* _Data segment_:
-- Opening Marker --

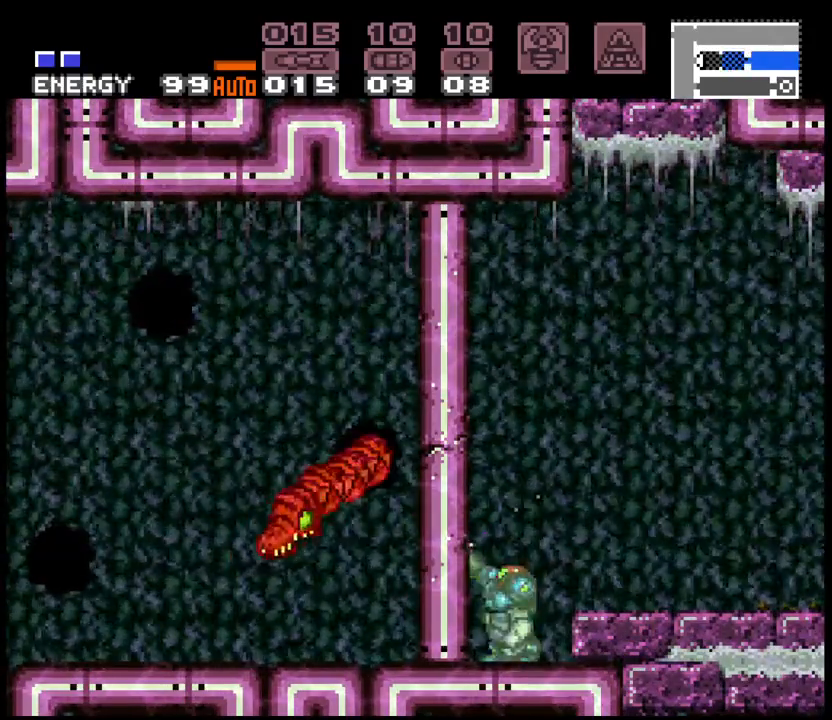
Gameplay with a controller (Nintendo layout); each line is a JSON object with the inputs held at the frame after it. "events" lists button and stick changes between this image and that frame as [ms after this image, input, new state], when the widget could be followed in between. Not read: L3 R3 START.
{"buttons": ["X", "R1"], "events": [[33, "X", "down"]]}
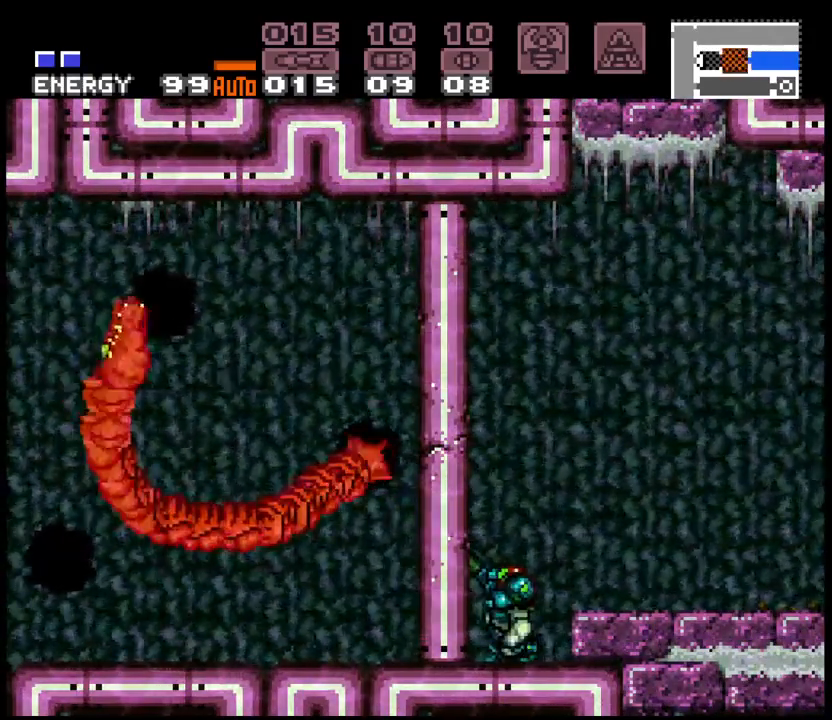
{"buttons": ["X", "R1"], "events": []}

-- Closing Marker --

Omitting all images, print the listing exactly.

* _Task solution_:
Gameplay with a controller (Nintendo layout); each line is a JSON object with the inputs held at the frame after it. "events" lists button and stick changes between this image and that frame as [ms after this image, input, new state], when the widget could be followed in between. Not read: L3 R3 START.
{"buttons": ["X", "R1"], "events": [[33, "X", "down"]]}
{"buttons": ["X", "R1"], "events": []}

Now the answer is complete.